→ **EXERCISE DESCRIPTION**: Copy the data below in full, exactly as it appears.

→ **DATASET EXTRACT**:

---------------

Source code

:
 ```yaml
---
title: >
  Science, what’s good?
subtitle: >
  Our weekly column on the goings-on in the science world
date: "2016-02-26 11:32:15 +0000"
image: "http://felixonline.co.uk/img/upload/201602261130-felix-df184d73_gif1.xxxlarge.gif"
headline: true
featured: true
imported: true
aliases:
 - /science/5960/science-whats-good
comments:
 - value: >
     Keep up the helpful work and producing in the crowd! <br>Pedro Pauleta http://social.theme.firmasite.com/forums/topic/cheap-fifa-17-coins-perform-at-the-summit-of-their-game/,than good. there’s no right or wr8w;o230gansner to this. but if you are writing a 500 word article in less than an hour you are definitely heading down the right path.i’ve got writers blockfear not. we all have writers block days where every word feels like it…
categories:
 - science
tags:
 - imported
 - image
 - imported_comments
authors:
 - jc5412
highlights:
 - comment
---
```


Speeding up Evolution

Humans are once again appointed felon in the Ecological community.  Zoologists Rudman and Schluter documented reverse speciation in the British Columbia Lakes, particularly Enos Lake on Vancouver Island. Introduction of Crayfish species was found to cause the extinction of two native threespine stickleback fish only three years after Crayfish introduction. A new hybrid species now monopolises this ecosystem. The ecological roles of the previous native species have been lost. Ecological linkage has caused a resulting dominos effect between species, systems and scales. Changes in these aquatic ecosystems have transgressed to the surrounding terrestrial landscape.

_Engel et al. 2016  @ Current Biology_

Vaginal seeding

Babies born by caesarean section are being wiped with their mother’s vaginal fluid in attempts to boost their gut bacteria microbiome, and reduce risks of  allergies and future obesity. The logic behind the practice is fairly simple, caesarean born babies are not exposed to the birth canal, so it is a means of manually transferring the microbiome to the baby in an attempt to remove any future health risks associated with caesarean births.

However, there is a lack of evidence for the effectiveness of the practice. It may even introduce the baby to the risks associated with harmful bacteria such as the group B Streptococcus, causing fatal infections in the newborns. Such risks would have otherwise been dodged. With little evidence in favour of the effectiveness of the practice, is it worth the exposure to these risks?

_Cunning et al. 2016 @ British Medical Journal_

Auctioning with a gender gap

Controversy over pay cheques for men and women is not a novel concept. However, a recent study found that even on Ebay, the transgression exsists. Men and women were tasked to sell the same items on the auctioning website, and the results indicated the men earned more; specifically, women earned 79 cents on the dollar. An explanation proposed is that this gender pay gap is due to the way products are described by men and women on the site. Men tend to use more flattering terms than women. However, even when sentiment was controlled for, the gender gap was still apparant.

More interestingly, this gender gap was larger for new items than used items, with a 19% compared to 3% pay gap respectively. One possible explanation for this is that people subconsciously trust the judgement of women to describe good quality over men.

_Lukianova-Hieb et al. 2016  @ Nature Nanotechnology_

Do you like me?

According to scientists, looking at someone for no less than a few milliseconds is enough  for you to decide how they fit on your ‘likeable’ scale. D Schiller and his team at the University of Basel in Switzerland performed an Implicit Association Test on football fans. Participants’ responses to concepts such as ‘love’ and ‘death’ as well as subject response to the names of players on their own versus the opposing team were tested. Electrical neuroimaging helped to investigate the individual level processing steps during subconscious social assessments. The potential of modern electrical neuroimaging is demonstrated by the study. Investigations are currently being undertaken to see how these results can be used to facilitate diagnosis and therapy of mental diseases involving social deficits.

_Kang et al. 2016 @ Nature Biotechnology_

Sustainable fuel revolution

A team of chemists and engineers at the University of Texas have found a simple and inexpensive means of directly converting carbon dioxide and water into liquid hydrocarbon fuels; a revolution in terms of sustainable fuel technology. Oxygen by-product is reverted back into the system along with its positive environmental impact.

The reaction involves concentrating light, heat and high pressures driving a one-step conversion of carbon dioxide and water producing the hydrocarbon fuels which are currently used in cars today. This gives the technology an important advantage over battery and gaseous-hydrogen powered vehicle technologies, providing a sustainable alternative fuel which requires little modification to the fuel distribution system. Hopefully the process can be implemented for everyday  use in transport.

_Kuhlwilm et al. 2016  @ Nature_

---------------

→ **EXERCISE OUTPUT**:
Source code

:
 ```yaml
---
title: >
  Science, what’s good?
subtitle: >
  Our weekly column on the goings-on in the science world
date: "2016-02-26 11:32:15 +0000"
image: "http://felixonline.co.uk/img/upload/201602261130-felix-df184d73_gif1.xxxlarge.gif"
headline: true
featured: true
imported: true
aliases:
 - /science/5960/science-whats-good
comments:
 - value: >
     Keep up the helpful work and producing in the crowd! <br>Pedro Pauleta http://social.theme.firmasite.com/forums/topic/cheap-fifa-17-coins-perform-at-the-summit-of-their-game/,than good. there’s no right or wr8w;o230gansner to this. but if you are writing a 500 word article in less than an hour you are definitely heading down the right path.i’ve got writers blockfear not. we all have writers block days where every word feels like it…
categories:
 - science
tags:
 - imported
 - image
 - imported_comments
authors:
 - jc5412
highlights:
 - comment
---
```


Speeding up Evolution

Humans are once again appointed felon in the Ecological community.  Zoologists Rudman and Schluter documented reverse speciation in the British Columbia Lakes, particularly Enos Lake on Vancouver Island. Introduction of Crayfish species was found to cause the extinction of two native threespine stickleback fish only three years after Crayfish introduction. A new hybrid species now monopolises this ecosystem. The ecological roles of the previous native species have been lost. Ecological linkage has caused a resulting dominos effect between species, systems and scales. Changes in these aquatic ecosystems have transgressed to the surrounding terrestrial landscape.

_Engel et al. 2016  @ Current Biology_

Vaginal seeding

Babies born by caesarean section are being wiped with their mother’s vaginal fluid in attempts to boost their gut bacteria microbiome, and reduce risks of  allergies and future obesity. The logic behind the practice is fairly simple, caesarean born babies are not exposed to the birth canal, so it is a means of manually transferring the microbiome to the baby in an attempt to remove any future health risks associated with caesarean births.

However, there is a lack of evidence for the effectiveness of the practice. It may even introduce the baby to the risks associated with harmful bacteria such as the group B Streptococcus, causing fatal infections in the newborns. Such risks would have otherwise been dodged. With little evidence in favour of the effectiveness of the practice, is it worth the exposure to these risks?

_Cunning et al. 2016 @ British Medical Journal_

Auctioning with a gender gap

Controversy over pay cheques for men and women is not a novel concept. However, a recent study found that even on Ebay, the transgression exsists. Men and women were tasked to sell the same items on the auctioning website, and the results indicated the men earned more; specifically, women earned 79 cents on the dollar. An explanation proposed is that this gender pay gap is due to the way products are described by men and women on the site. Men tend to use more flattering terms than women. However, even when sentiment was controlled for, the gender gap was still apparant.

More interestingly, this gender gap was larger for new items than used items, with a 19% compared to 3% pay gap respectively. One possible explanation for this is that people subconsciously trust the judgement of women to describe good quality over men.

_Lukianova-Hieb et al. 2016  @ Nature Nanotechnology_

Do you like me?

According to scientists, looking at someone for no less than a few milliseconds is enough  for you to decide how they fit on your ‘likeable’ scale. D Schiller and his team at the University of Basel in Switzerland performed an Implicit Association Test on football fans. Participants’ responses to concepts such as ‘love’ and ‘death’ as well as subject response to the names of players on their own versus the opposing team were tested. Electrical neuroimaging helped to investigate the individual level processing steps during subconscious social assessments. The potential of modern electrical neuroimaging is demonstrated by the study. Investigations are currently being undertaken to see how these results can be used to facilitate diagnosis and therapy of mental diseases involving social deficits.

_Kang et al. 2016 @ Nature Biotechnology_

Sustainable fuel revolution

A team of chemists and engineers at the University of Texas have found a simple and inexpensive means of directly converting carbon dioxide and water into liquid hydrocarbon fuels; a revolution in terms of sustainable fuel technology. Oxygen by-product is reverted back into the system along with its positive environmental impact.

The reaction involves concentrating light, heat and high pressures driving a one-step conversion of carbon dioxide and water producing the hydrocarbon fuels which are currently used in cars today. This gives the technology an important advantage over battery and gaseous-hydrogen powered vehicle technologies, providing a sustainable alternative fuel which requires little modification to the fuel distribution system. Hopefully the process can be implemented for everyday  use in transport.

_Kuhlwilm et al. 2016  @ Nature_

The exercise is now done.